On applying the widely used SUVmax threshold of 2.5 [17] to both reconstructions, there was an expected increase in sensitivity and decrease in specificity using BPL compared to OSEM. On visual analysis, there was increased detection where a small, but relatively greater, proportion of nodes were ‘upgraded’ on BPL, which also resulted in a divergence of sensitivity and specificity.
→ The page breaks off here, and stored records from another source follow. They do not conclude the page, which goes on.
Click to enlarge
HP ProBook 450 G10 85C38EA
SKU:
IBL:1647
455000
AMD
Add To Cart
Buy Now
There was also a small decrease in accuracy from 62 % to 55 %.

Importantly the diagnostic performance was not significantly improved with BPL, even though the increments in SBR, SNR, and SUVmax contributed to increased visual detection. This is likely to be due to the increase in visualisation and semi-quantitative measurements occurring independent of their aetiology; glucose utilisation is better detected in both malignant and granulomatous nodes. Furthermore, when a semi-quantitative method of analysis is applied, a higher SUVmax threshold than is commonly used may be appropriate when using BPL, although there is no universally agreed level at present for OSEM [1820]. Similarly, a different threshold will have to be adopted when using a visual analysis. As PET technology (hardware and software) evolves, for example with BPL reconstruction, radiologists and physicians will need to adapt and re-learn to account for the improving quality in images. The need to potentially amend current parameters for disease detection and reporting is occurring in other areas of imaging due to improved imaging technology. Improved nodule detection using low dose CT, as seen in the National Lung Screening Trial, where low-dose CT demonstrated high sensitivity but low positive predictive values in lung cancer detection, has resulted in the definition of a positive screening result being refined [21].
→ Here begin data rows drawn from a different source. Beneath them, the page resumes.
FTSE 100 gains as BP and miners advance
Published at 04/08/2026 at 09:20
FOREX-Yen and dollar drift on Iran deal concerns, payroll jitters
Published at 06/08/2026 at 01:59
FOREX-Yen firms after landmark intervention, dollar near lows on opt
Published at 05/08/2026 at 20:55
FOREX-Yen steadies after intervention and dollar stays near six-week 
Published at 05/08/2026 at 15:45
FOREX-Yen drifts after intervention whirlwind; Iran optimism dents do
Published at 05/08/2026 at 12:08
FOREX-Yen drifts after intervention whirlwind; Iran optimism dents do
There are a number of limitations of this study. Firstly, there is inherent sampling error as direct radiological-pathological correlation was not possible for individual nodes and the unit of analysis had to be based on each nodal station. Where there were multiple nodes in a single station on CT, a single node was chosen for analysis based on the degree of FDG-avidity followed by size, and both of these criteria may contribute to false-positive results. This was thought not to be of overall significance as primary evaluation of the data was centred on the difference due to the methods of PET reconstruction.

Finally, the cohort was skewed with a majority proportion of histopathologically negative nodes and small absolute number of positive nodes. This may explain the relatively small differences in semi-quantitative diagnostic performance between BPL and OSEM. The small number of positive nodes may also in part explain the relatively poor AUC values derived from semi-quantitative analysis. This was based on SUVmax as a standalone predictor of nodal positivity but was to some extent an expected finding. It is also concordant with the wider observations of 20–25 % false-negative and false-positive rates in PET for mediastinal nodal involvement [22, 23], confirming the importance of tissue sampling in mediastinal staging to determine nodal involvement [24].

Conclusion

BPL, an iterative reconstruction technique using a Bayesian penalised likelihood reconstruction algorithm, increases SBR, SNR and SUVmax of mediastinal nodes in NSCLC, compared to OSEM, the current standard of care. This led to an improvement in visual sensitivity using BPL. However, this did not improve the accuracy for determining nodal involvement, and suggests that the limitations of 18F-FDG PET/CT in nodal analysis in NSCLC are due to the inherent non-specificity in the reasons for FDG-avidity, and are likely to be unchanged by improvements in techniques in its detection.